→ ASSIGNMENT
Render every line of the listing below as a numbered list, omitting blank lines. Leave the pictures out of your answer.
(Beginning of MATERIAL FOR THE TASK)
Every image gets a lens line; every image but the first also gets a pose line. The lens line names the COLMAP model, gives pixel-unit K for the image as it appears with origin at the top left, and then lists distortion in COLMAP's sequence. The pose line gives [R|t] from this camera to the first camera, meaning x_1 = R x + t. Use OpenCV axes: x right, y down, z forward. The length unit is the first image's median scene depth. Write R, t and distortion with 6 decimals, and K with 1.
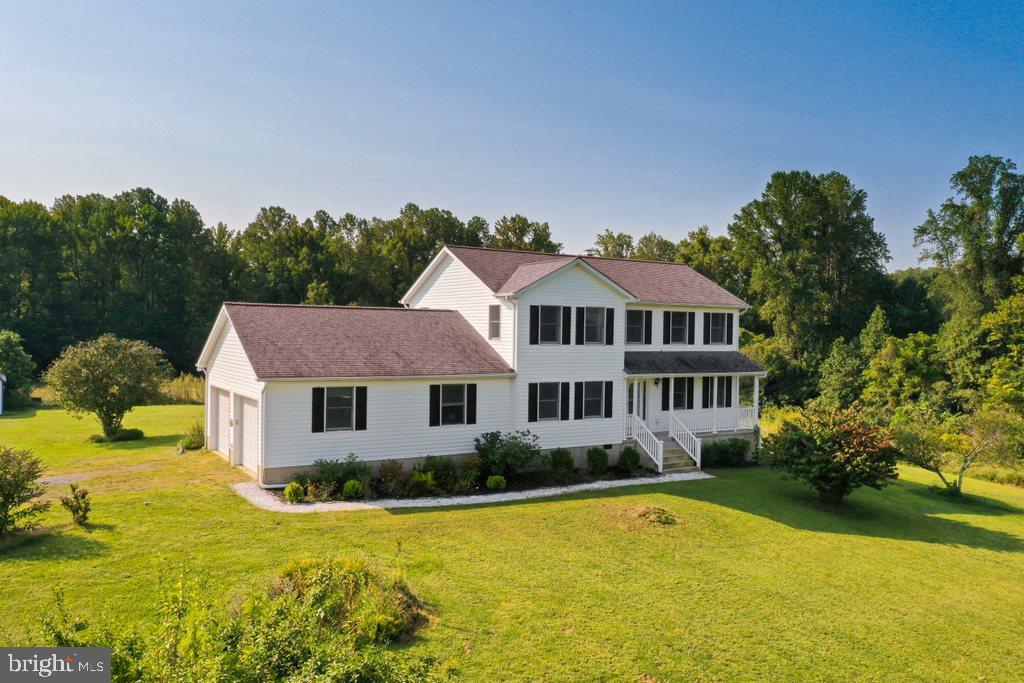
lens RADIAL K [[794.9, 0, 512.0], [0, 794.9, 341.5], [0, 0, 1]] dist [-0.001607, 0.002891]
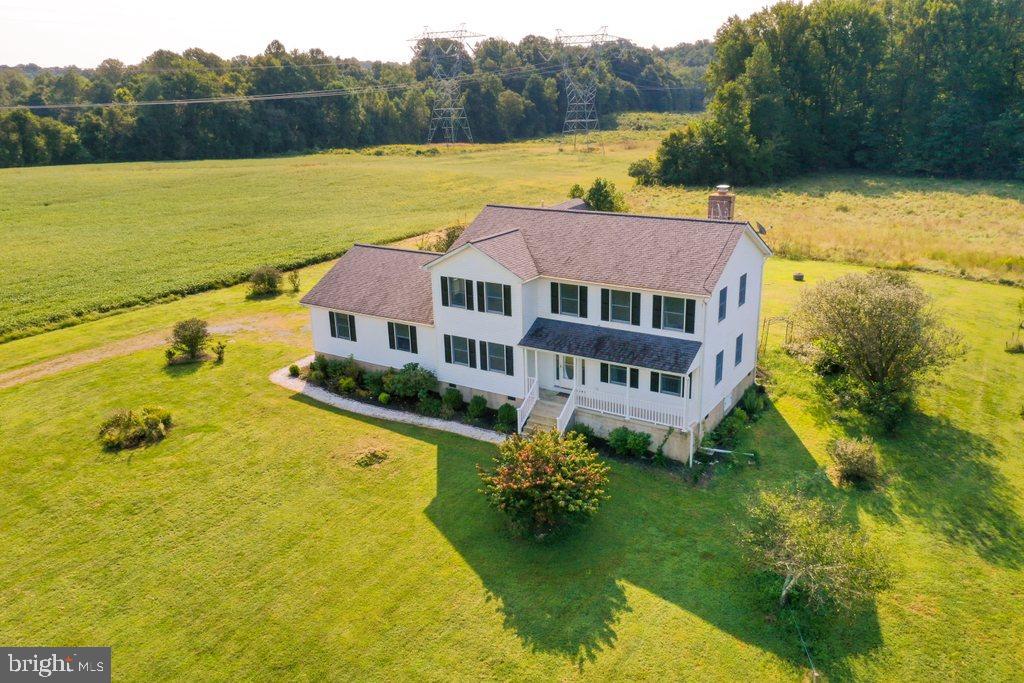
lens RADIAL K [[807.8, 0, 516.0], [0, 807.8, 340.2], [0, 0, 1]] dist [-0.004458, -0.006032]
pose [[0.424598, 0.251512, -0.869746, 1.136429], [0.021839, 0.957515, 0.287555, -0.293454], [0.905118, -0.141090, 0.401067, 0.530051]]
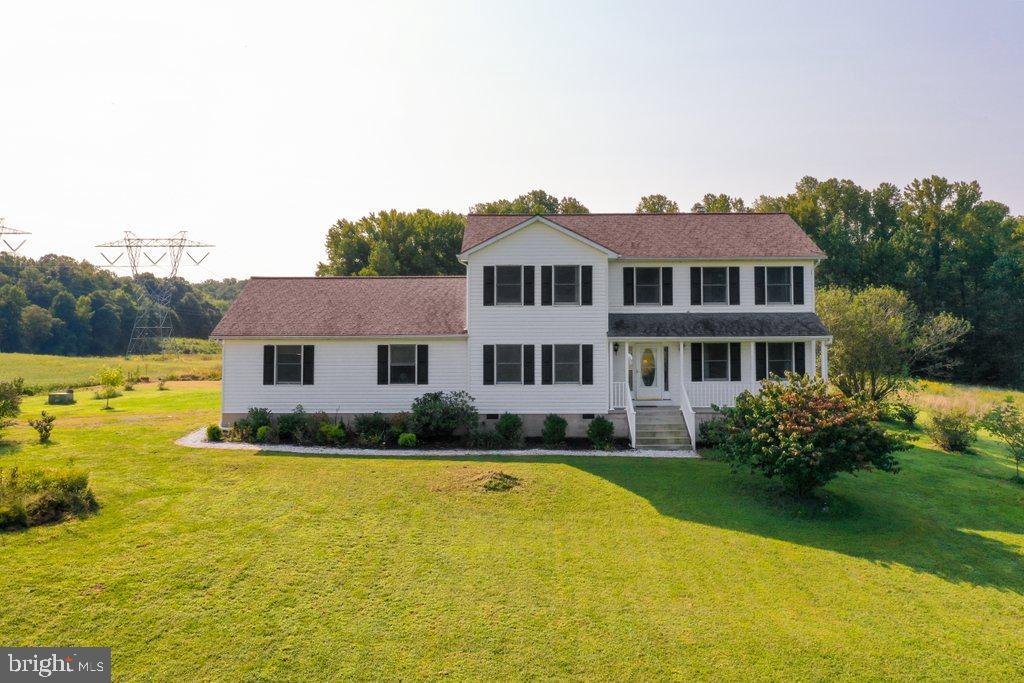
lens RADIAL K [[820.9, 0, 513.9], [0, 820.9, 293.8], [0, 0, 1]] dist [0.006618, -0.000755]
pose [[0.846538, -0.036460, -0.531078, 0.548770], [0.010946, 0.998633, -0.051111, 0.038398], [0.532216, 0.037455, 0.845780, 0.148693]]
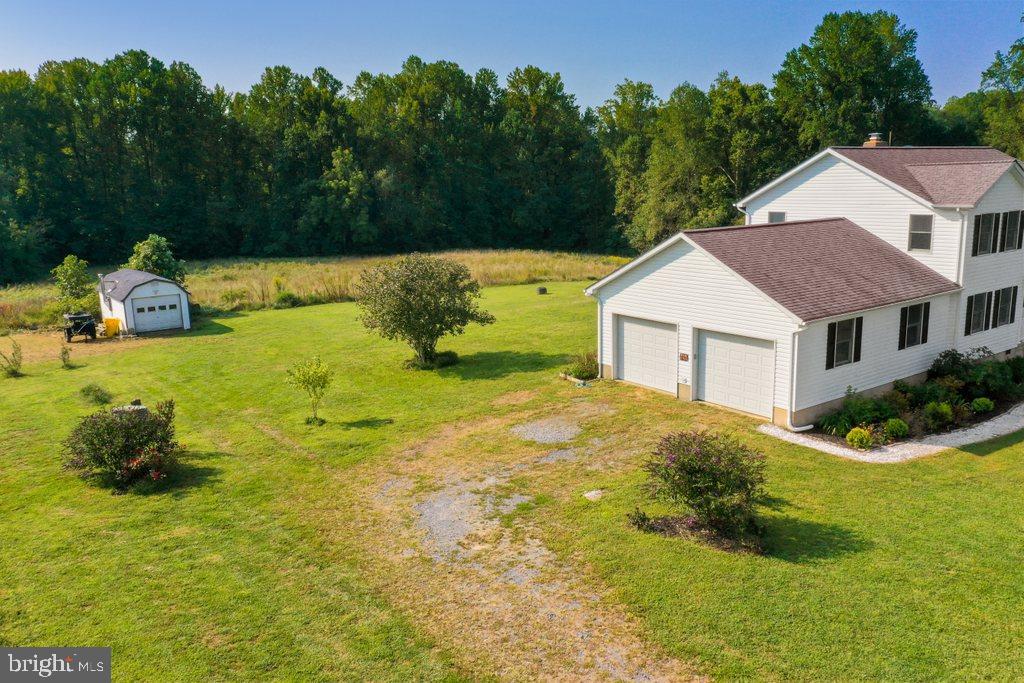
lens RADIAL K [[794.9, 0, 512.0], [0, 794.9, 341.5], [0, 0, 1]] dist [-0.001607, 0.002891]
pose [[0.996789, -0.053894, 0.059227, -0.547430], [0.041927, 0.981389, 0.187397, -0.091726], [-0.068225, -0.184312, 0.980497, 0.073179]]
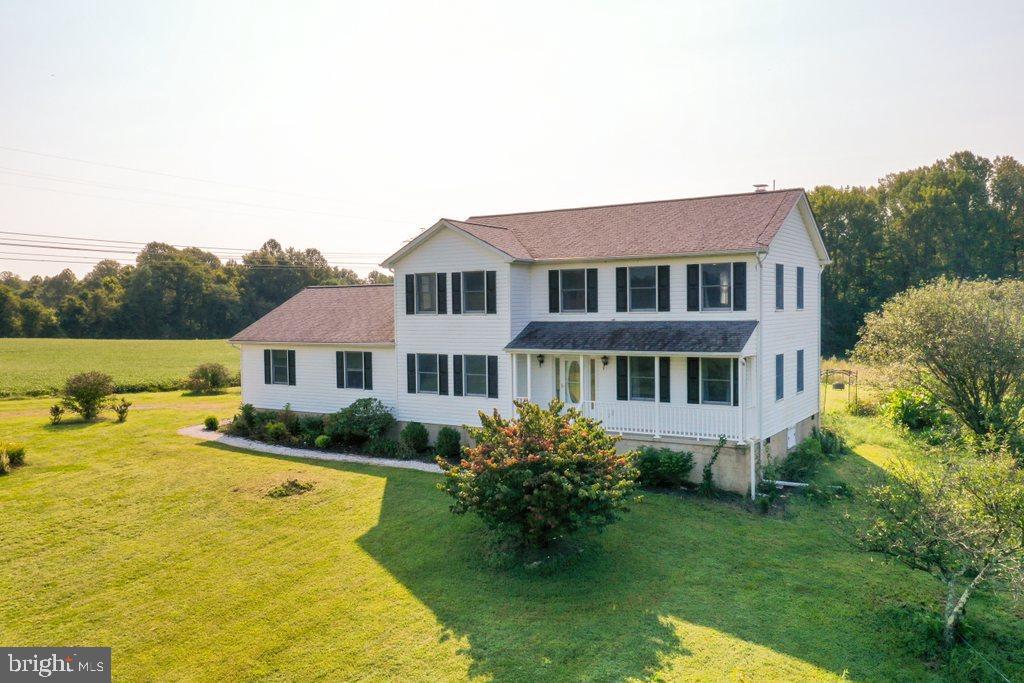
lens RADIAL K [[828.6, 0, 515.1], [0, 828.6, 342.6], [0, 0, 1]] dist [-0.004834, -0.005756]
pose [[0.428883, 0.014618, -0.903242, 0.932516], [0.008880, 0.999753, 0.020397, 0.017306], [0.903316, -0.016769, 0.428647, 0.628979]]
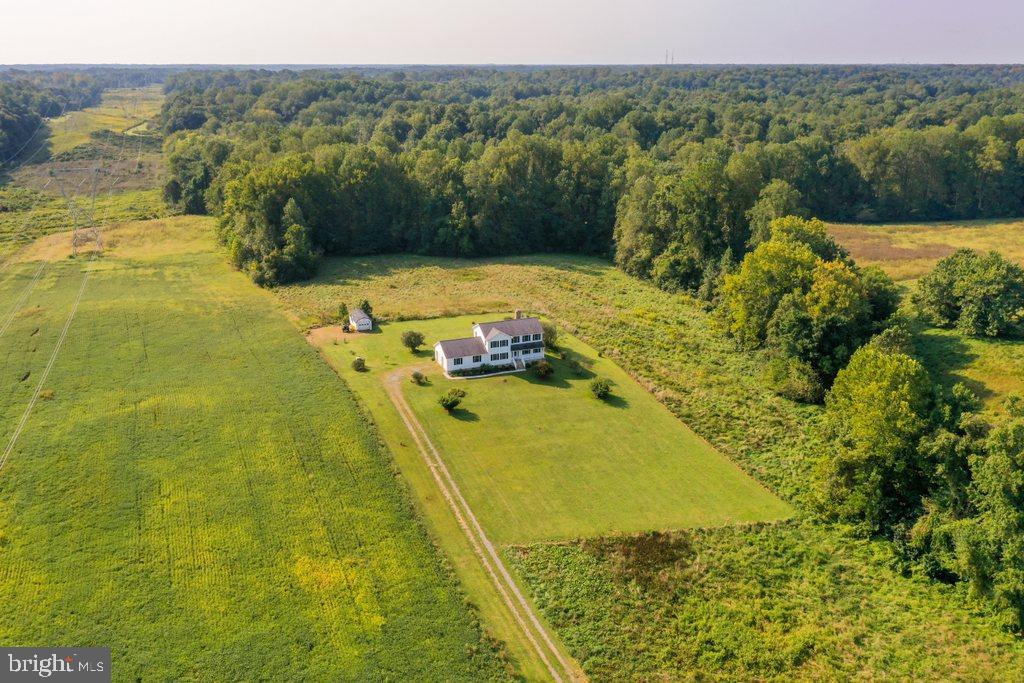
lens RADIAL K [[828.6, 0, 515.1], [0, 828.6, 342.6], [0, 0, 1]] dist [-0.004834, -0.005756]
pose [[0.983448, 0.043369, -0.175924, 1.149296], [0.012349, 0.952631, 0.303879, -1.706825], [0.180769, -0.301021, 0.936327, -4.200975]]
(End of MATERIAL FOR THE TASK)
→ OUTPUT OF THE TASK
1. Every image gets a lens line; every image but the first also gets a pose line. The lens line names the COLMAP model, gives pixel-unit K for the image as it appears with origin at the top left, and then lists distortion in COLMAP's sequence. The pose line gives [R|t] from this camera to the first camera, meaning x_1 = R x + t. Use OpenCV axes: x right, y down, z forward. The length unit is the first image's median scene depth. Write R, t and distortion with 6 decimals, and K with 1.
2. lens RADIAL K [[794.9, 0, 512.0], [0, 794.9, 341.5], [0, 0, 1]] dist [-0.001607, 0.002891]
3. lens RADIAL K [[807.8, 0, 516.0], [0, 807.8, 340.2], [0, 0, 1]] dist [-0.004458, -0.006032]
4. pose [[0.424598, 0.251512, -0.869746, 1.136429], [0.021839, 0.957515, 0.287555, -0.293454], [0.905118, -0.141090, 0.401067, 0.530051]]
5. lens RADIAL K [[820.9, 0, 513.9], [0, 820.9, 293.8], [0, 0, 1]] dist [0.006618, -0.000755]
6. pose [[0.846538, -0.036460, -0.531078, 0.548770], [0.010946, 0.998633, -0.051111, 0.038398], [0.532216, 0.037455, 0.845780, 0.148693]]
7. lens RADIAL K [[794.9, 0, 512.0], [0, 794.9, 341.5], [0, 0, 1]] dist [-0.001607, 0.002891]
8. pose [[0.996789, -0.053894, 0.059227, -0.547430], [0.041927, 0.981389, 0.187397, -0.091726], [-0.068225, -0.184312, 0.980497, 0.073179]]
9. lens RADIAL K [[828.6, 0, 515.1], [0, 828.6, 342.6], [0, 0, 1]] dist [-0.004834, -0.005756]
10. pose [[0.428883, 0.014618, -0.903242, 0.932516], [0.008880, 0.999753, 0.020397, 0.017306], [0.903316, -0.016769, 0.428647, 0.628979]]
11. lens RADIAL K [[828.6, 0, 515.1], [0, 828.6, 342.6], [0, 0, 1]] dist [-0.004834, -0.005756]
12. pose [[0.983448, 0.043369, -0.175924, 1.149296], [0.012349, 0.952631, 0.303879, -1.706825], [0.180769, -0.301021, 0.936327, -4.200975]]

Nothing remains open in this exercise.